=== TASK DETAILS ===
Please count the lines in the rows below that contain the string "complet". Give only the number.

=== SOURCE DATA ===
◆ ◆ ◆ ◆
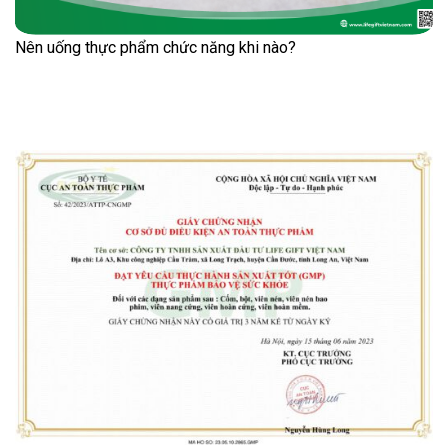
Nên uống thực phẩm chức năng khi nào?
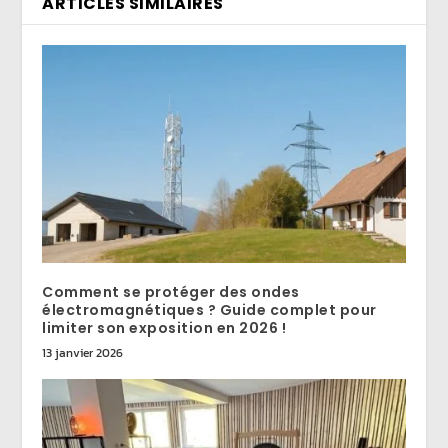
ARTICLES SIMILAIRES
Comment se protéger des ondes
électromagnétiques ? Guide complet pour
limiter son exposition en 2026 !
13 janvier 2026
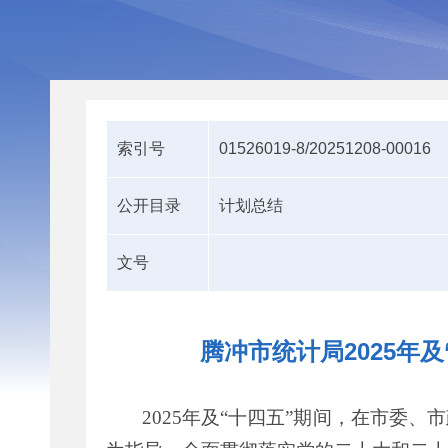
索引号
01526019-8/20251208-00016
公开目录
计划总结
文号
腾冲市统计局2025年及
202
5
年及
“
十
四
五
”
期间
，
在市委、市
◆ ◆ ◆ ◆
=== RESPONSE ===
1